What to produce ▸
Scan the data below and give the number of lines that include the word "uuid", with no other words.

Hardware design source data
_ _ _

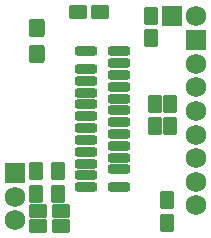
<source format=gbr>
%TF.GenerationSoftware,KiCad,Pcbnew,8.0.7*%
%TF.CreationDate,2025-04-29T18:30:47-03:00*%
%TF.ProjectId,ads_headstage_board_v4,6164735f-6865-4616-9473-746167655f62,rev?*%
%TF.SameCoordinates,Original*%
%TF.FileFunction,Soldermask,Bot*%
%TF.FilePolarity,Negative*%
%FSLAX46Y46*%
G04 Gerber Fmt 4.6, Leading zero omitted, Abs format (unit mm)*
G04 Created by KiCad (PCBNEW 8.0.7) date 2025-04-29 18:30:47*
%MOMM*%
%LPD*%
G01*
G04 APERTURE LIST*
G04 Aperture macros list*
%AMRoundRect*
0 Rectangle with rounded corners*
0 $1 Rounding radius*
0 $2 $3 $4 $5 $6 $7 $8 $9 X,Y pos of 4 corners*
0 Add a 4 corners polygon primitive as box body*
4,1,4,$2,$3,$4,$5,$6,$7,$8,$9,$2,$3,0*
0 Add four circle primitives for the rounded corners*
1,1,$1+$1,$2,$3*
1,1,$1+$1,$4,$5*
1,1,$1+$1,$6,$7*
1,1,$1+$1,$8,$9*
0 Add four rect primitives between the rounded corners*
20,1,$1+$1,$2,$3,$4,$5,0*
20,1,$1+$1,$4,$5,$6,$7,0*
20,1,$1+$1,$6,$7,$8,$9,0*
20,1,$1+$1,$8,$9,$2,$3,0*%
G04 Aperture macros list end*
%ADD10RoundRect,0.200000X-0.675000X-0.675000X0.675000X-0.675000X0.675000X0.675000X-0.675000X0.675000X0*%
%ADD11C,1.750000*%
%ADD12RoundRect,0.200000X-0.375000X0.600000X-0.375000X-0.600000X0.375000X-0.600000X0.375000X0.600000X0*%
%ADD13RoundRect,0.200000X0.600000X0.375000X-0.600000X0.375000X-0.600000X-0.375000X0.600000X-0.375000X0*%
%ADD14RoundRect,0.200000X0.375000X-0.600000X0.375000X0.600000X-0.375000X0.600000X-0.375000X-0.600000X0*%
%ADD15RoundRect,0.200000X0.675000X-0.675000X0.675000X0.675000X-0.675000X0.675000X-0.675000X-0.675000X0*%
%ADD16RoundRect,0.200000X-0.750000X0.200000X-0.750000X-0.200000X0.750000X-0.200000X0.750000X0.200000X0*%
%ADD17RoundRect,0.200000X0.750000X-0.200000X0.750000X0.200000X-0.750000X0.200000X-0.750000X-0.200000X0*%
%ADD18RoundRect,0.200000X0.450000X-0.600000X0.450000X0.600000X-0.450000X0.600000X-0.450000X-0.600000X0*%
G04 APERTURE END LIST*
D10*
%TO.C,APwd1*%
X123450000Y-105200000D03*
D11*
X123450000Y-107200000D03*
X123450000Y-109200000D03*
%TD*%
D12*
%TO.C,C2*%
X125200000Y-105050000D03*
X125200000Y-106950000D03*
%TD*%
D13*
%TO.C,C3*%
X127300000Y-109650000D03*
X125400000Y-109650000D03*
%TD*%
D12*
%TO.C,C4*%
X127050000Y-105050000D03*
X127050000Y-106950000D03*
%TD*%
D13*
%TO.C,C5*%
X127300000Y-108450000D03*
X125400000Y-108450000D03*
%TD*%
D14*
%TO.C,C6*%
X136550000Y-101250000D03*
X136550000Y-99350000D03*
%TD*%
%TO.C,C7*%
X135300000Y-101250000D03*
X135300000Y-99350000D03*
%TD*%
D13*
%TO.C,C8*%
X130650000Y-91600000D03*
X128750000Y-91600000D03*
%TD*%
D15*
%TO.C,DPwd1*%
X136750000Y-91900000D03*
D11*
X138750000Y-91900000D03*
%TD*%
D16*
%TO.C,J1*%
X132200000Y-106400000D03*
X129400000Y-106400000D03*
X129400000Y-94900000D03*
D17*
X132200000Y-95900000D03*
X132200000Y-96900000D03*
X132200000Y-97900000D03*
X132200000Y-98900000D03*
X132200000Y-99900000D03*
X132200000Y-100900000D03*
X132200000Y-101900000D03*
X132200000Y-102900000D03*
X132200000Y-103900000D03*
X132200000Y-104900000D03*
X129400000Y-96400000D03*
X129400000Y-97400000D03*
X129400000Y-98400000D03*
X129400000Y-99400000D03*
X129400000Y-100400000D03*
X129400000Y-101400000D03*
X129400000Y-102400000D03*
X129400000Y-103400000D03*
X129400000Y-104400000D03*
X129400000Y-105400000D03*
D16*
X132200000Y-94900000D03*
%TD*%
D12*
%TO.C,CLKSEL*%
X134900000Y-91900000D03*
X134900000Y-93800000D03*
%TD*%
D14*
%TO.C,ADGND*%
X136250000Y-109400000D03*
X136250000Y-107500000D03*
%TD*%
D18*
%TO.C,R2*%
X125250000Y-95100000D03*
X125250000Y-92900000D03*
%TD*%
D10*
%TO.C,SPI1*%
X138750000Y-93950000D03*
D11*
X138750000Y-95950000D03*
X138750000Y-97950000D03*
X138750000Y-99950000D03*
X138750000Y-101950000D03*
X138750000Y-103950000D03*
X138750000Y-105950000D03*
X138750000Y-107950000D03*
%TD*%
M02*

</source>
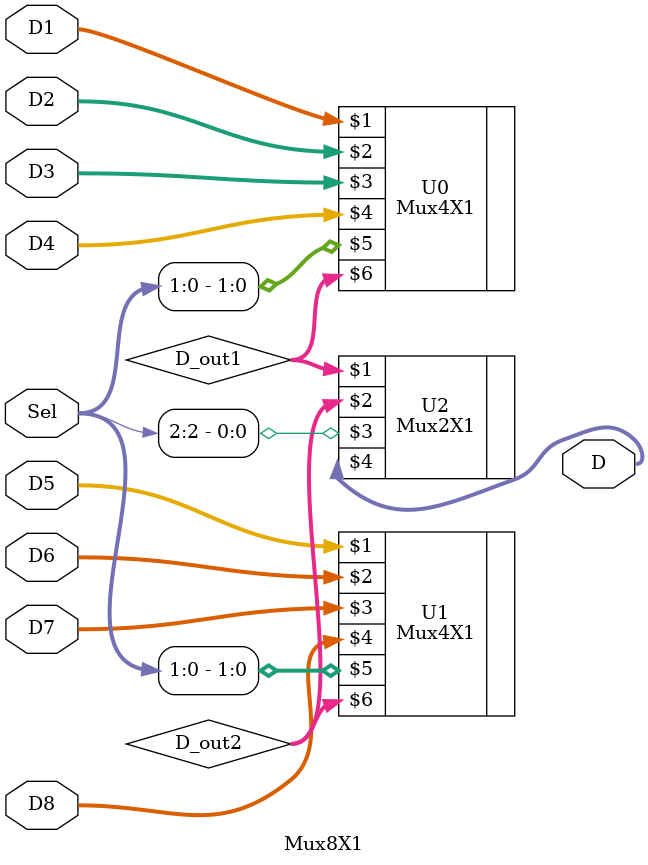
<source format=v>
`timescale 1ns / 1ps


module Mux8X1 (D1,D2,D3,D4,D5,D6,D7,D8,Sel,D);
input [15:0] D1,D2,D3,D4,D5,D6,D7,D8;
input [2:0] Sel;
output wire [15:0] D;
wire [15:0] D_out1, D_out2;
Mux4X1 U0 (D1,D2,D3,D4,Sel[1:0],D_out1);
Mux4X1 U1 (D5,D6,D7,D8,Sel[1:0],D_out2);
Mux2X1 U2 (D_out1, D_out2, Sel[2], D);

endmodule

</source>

_ _ _

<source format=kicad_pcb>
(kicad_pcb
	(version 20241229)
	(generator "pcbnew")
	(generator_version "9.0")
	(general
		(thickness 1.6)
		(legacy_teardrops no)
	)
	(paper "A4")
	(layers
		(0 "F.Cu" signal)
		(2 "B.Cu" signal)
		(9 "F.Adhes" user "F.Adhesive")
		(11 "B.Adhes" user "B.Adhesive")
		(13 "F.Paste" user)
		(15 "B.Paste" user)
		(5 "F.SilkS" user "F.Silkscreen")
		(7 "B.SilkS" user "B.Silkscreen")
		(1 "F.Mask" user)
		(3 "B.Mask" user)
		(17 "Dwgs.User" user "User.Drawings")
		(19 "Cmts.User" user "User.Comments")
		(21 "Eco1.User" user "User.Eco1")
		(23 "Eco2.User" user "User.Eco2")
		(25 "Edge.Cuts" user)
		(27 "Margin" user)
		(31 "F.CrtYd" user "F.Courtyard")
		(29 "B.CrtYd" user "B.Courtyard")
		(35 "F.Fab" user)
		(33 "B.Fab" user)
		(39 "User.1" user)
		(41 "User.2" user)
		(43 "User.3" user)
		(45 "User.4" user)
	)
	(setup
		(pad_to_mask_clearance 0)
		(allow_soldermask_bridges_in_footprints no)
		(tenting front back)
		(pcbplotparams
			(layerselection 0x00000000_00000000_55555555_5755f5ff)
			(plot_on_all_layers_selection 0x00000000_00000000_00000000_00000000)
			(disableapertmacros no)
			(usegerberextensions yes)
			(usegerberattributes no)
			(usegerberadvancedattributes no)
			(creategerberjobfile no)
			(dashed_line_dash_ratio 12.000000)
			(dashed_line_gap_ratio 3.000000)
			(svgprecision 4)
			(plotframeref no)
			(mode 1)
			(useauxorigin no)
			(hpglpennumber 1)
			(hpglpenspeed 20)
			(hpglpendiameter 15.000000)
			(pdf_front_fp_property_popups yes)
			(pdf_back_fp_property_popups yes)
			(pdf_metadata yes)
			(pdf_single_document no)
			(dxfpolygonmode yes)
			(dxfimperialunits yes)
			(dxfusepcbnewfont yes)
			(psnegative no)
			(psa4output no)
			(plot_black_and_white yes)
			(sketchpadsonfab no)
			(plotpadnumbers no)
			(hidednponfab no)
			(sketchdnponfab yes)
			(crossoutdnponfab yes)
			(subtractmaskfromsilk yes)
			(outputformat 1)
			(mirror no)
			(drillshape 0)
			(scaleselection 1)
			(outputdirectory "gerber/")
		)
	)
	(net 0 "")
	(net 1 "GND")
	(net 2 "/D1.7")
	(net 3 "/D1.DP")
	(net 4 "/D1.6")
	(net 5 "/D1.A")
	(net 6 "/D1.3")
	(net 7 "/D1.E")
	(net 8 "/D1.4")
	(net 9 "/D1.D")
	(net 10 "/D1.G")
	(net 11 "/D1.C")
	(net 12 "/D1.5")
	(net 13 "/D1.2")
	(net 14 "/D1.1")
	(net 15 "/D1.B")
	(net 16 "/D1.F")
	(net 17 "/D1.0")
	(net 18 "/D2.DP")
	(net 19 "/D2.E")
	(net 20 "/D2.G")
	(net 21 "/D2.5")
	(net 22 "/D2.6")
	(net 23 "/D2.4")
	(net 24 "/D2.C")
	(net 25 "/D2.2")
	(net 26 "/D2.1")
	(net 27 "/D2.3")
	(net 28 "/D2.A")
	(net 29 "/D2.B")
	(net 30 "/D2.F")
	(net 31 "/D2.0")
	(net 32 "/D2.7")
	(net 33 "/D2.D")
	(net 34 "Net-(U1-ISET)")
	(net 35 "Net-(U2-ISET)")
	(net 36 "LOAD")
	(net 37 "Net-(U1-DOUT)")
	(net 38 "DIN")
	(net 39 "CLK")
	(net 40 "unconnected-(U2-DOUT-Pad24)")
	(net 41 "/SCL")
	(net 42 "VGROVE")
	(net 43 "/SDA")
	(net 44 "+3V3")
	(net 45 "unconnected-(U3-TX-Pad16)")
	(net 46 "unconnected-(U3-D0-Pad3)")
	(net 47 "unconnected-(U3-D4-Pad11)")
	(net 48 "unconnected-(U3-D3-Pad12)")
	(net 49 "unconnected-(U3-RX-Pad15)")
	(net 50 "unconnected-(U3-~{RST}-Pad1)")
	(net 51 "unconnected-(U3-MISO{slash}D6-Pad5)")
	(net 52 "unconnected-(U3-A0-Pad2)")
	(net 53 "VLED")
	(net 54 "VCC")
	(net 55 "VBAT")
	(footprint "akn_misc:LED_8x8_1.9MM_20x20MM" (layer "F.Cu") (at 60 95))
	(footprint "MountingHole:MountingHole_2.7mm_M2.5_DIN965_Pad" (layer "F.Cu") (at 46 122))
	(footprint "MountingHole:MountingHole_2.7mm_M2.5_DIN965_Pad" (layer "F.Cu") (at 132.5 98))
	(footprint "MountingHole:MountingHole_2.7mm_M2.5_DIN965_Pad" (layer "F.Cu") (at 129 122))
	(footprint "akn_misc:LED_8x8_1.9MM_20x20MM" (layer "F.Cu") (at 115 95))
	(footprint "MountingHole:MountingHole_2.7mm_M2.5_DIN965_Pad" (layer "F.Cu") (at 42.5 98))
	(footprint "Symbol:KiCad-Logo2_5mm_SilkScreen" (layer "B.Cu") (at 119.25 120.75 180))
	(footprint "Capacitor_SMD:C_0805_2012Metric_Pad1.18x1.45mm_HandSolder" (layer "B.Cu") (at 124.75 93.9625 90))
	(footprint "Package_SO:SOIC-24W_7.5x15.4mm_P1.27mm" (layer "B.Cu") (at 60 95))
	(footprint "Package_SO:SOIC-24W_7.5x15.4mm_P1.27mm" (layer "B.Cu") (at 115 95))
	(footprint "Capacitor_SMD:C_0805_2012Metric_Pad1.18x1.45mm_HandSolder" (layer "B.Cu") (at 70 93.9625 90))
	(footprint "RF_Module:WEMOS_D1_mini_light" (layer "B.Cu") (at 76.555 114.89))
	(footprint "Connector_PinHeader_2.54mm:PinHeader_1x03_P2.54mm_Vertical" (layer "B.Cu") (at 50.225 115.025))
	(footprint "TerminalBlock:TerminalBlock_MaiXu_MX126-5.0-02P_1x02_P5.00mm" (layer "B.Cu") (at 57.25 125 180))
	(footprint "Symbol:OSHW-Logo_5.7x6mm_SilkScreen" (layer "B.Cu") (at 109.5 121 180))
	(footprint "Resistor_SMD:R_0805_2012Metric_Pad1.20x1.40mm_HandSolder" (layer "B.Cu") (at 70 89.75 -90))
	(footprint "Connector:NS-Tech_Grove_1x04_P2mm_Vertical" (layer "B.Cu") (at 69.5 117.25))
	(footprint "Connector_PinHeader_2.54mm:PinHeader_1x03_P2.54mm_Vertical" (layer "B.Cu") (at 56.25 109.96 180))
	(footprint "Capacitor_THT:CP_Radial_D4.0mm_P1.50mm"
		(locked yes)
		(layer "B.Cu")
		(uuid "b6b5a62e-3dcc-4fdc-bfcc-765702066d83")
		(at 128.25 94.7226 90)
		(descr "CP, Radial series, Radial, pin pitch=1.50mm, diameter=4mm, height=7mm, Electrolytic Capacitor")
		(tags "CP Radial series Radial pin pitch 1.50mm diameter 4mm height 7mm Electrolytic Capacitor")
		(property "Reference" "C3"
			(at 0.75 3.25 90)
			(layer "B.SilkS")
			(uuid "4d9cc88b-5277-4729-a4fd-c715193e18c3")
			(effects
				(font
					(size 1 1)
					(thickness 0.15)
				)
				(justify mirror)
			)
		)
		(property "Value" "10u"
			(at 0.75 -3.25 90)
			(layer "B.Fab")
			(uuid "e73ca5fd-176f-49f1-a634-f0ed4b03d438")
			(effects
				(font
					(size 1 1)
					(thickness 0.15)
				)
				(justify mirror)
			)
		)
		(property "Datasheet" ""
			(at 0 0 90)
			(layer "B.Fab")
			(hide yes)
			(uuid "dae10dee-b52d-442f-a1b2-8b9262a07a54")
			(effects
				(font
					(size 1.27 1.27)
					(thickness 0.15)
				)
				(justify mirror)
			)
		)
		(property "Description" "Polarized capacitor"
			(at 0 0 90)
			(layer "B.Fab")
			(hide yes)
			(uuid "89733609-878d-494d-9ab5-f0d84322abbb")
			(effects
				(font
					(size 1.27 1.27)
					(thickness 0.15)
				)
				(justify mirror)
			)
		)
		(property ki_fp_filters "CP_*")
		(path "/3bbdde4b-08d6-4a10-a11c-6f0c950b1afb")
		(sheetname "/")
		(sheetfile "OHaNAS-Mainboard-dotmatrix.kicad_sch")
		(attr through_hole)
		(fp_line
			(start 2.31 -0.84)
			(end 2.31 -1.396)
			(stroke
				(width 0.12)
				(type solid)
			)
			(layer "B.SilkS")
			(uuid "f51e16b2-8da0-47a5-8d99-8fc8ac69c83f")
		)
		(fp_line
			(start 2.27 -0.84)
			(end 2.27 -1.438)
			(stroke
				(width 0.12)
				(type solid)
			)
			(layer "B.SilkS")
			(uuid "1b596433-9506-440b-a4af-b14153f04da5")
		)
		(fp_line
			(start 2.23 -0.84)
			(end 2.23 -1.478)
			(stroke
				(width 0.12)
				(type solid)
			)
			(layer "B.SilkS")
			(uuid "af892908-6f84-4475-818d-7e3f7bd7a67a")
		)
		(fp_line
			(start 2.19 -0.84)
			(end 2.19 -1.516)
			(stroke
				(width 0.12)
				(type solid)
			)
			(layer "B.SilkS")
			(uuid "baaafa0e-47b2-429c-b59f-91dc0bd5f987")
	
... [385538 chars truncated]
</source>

_ _ _

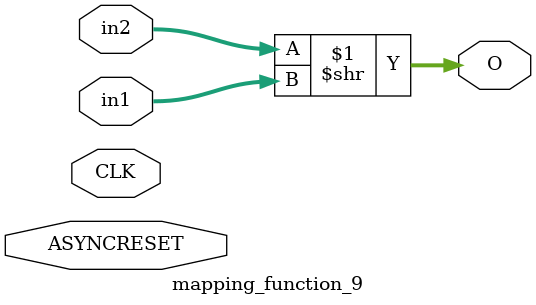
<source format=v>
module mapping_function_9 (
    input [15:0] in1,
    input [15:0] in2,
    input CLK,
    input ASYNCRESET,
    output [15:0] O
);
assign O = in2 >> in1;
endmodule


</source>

_ _ _

Exercise output ▸
9